YOUR INSTRUCTIONS: How many of the lines below contain the word "interazione"? Only the number is wanted.

ENTRIES SHOWN:
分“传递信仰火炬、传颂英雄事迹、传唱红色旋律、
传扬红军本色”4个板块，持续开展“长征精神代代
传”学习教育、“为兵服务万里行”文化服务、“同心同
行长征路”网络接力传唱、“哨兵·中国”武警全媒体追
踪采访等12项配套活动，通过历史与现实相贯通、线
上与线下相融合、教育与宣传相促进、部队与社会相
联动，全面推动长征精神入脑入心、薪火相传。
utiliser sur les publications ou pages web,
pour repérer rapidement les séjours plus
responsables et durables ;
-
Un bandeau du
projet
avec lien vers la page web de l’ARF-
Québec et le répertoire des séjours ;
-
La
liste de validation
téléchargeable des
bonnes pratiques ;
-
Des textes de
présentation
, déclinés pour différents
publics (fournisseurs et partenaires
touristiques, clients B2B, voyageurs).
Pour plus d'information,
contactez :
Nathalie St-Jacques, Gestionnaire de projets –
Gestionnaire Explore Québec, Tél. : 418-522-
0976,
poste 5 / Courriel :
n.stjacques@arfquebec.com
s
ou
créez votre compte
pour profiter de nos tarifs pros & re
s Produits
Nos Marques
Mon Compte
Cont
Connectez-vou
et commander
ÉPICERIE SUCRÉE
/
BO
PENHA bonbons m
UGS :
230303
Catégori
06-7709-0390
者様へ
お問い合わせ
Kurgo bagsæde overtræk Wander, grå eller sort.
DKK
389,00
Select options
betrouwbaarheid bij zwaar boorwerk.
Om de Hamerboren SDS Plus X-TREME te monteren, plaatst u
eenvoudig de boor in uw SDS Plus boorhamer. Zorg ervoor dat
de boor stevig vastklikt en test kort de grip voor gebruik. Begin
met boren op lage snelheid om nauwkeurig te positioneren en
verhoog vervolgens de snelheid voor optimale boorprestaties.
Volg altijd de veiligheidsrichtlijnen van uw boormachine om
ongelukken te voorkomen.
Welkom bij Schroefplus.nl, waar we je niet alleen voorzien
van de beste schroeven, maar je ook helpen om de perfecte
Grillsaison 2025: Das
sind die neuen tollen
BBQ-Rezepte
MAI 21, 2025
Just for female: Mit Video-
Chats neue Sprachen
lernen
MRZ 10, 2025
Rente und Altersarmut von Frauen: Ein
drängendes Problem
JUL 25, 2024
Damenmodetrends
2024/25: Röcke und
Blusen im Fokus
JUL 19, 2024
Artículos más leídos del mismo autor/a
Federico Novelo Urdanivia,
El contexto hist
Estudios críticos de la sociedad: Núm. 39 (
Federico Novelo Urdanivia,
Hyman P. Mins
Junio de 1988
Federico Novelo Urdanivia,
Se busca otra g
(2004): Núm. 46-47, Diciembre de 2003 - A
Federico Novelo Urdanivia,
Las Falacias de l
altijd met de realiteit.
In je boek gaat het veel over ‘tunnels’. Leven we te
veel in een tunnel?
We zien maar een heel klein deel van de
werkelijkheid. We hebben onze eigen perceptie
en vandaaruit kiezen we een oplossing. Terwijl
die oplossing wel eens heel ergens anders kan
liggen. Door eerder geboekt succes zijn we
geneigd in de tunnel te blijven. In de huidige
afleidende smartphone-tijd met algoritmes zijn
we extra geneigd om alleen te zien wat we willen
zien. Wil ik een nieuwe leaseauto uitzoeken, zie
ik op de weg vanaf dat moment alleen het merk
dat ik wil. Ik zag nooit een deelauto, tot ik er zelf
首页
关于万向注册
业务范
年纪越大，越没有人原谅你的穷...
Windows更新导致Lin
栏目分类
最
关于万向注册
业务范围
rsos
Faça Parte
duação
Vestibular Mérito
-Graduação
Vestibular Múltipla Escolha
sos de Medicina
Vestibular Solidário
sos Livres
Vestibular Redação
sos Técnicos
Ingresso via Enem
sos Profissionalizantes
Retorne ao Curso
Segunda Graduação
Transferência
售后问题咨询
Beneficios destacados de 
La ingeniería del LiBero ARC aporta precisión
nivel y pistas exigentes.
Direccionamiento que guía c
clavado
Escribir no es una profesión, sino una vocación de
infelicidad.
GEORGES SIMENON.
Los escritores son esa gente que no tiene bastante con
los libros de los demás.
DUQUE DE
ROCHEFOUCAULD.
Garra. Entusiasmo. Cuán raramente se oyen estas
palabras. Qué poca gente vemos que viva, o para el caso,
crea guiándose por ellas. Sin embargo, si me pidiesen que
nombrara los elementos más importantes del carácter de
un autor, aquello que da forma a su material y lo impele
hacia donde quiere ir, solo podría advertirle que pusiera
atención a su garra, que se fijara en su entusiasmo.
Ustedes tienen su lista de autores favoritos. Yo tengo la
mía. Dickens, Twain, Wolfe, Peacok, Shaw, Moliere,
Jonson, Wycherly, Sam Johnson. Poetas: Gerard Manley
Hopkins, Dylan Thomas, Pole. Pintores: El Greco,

==

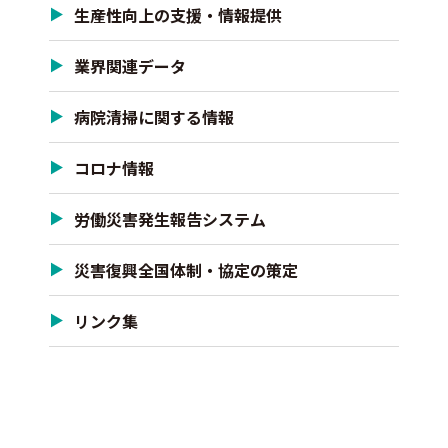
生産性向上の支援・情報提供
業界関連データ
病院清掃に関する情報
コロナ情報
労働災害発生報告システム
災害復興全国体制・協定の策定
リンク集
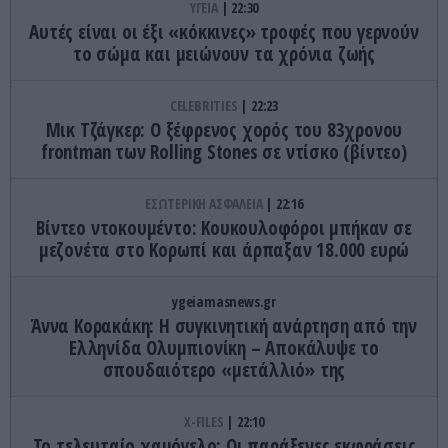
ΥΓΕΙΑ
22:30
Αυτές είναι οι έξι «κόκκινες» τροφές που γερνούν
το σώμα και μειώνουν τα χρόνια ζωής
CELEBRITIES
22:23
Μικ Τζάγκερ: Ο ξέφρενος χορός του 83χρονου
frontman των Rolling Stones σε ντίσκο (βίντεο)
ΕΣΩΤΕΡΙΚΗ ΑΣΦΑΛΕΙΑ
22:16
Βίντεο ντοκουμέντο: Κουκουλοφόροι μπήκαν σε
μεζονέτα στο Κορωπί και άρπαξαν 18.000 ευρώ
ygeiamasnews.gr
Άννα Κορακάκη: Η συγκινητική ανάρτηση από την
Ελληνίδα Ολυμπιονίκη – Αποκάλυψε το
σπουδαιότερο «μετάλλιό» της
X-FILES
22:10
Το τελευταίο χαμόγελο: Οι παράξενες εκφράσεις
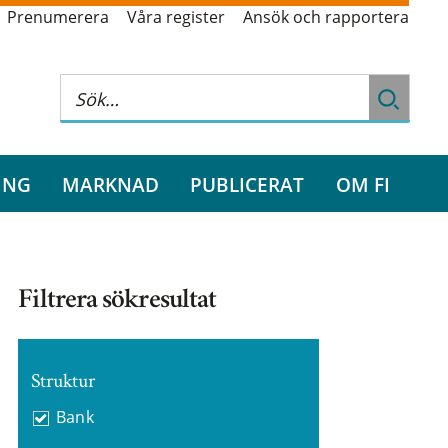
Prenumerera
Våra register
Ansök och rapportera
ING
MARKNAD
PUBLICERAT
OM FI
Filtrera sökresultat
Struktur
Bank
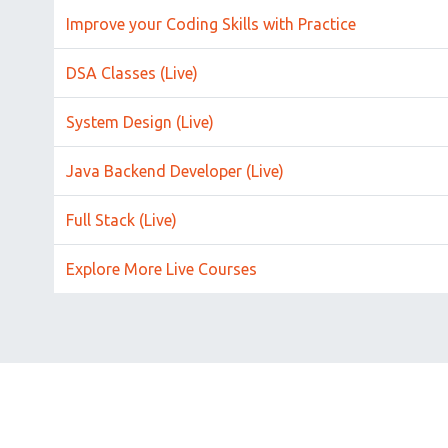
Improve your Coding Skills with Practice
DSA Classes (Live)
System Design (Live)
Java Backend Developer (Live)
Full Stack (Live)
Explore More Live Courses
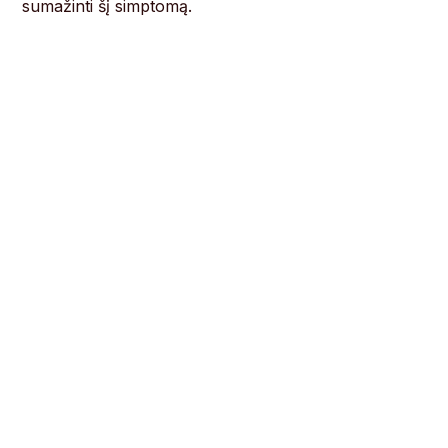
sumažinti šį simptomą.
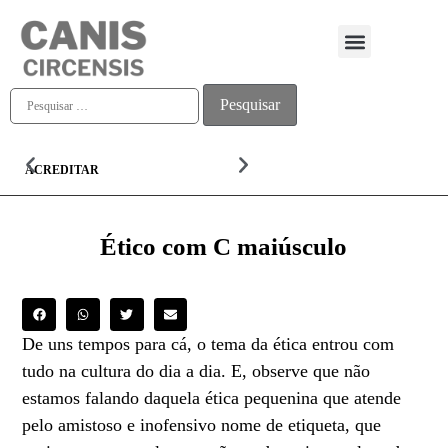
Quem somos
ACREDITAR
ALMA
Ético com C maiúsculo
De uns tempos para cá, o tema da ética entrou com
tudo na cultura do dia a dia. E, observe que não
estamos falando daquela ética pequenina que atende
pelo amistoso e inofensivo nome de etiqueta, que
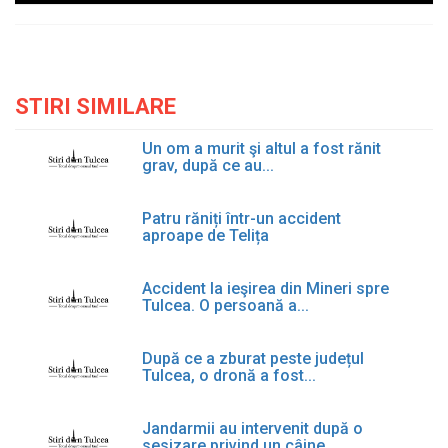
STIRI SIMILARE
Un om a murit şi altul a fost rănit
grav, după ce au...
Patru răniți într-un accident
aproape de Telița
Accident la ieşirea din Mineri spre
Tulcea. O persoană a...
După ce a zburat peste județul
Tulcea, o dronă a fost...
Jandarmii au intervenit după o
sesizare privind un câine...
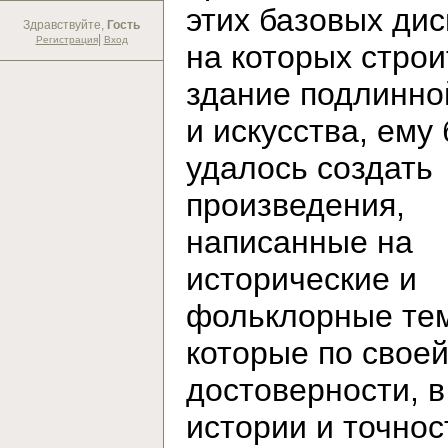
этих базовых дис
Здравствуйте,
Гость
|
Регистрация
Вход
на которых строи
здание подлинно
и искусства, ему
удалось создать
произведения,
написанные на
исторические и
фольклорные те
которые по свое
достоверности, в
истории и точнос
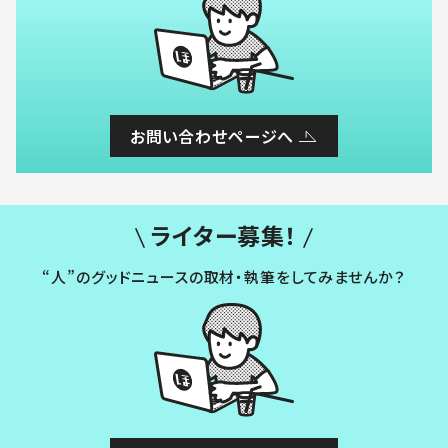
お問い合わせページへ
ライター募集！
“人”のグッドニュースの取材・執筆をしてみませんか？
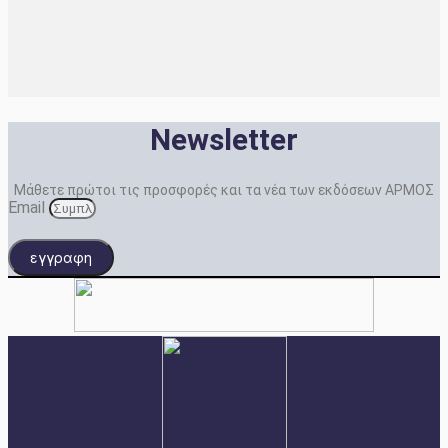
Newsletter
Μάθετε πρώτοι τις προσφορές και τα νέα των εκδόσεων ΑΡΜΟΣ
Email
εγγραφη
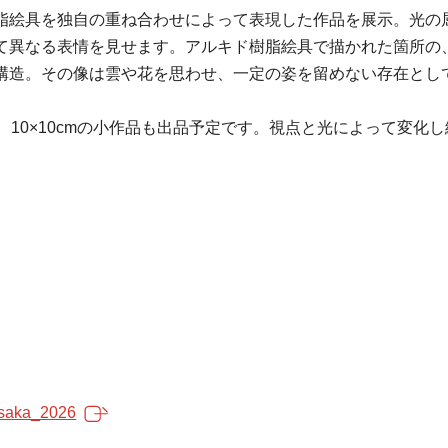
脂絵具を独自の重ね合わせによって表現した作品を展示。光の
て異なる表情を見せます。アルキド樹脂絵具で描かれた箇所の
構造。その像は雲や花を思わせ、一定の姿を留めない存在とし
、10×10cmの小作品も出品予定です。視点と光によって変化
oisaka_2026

* * *

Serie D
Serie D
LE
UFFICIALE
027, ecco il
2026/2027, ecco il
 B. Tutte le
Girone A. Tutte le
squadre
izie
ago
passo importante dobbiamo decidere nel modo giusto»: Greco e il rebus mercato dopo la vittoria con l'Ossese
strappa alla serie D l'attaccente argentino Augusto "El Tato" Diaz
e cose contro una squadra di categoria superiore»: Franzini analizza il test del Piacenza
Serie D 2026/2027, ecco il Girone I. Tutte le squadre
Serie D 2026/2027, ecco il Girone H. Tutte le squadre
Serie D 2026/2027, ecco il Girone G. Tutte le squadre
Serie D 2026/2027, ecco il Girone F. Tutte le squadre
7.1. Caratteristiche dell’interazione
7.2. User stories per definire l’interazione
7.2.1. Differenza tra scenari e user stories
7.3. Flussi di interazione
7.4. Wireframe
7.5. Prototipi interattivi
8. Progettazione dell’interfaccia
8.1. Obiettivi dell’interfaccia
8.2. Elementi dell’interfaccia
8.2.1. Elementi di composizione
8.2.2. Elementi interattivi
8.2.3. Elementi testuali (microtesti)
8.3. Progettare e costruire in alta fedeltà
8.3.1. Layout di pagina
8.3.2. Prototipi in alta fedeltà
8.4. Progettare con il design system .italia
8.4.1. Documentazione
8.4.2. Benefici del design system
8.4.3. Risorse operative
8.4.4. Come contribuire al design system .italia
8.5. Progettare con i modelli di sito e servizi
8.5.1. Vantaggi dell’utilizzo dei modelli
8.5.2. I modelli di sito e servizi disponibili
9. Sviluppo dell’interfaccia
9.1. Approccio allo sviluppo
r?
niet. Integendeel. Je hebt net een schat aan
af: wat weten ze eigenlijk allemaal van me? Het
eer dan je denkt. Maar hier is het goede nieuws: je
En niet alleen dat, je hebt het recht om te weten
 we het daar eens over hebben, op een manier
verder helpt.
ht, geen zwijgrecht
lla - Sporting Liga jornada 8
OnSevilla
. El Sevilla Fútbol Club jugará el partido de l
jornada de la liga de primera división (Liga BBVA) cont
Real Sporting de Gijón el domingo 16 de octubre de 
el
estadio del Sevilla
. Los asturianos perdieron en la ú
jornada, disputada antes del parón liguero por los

WRITTEN RESPONSE: 3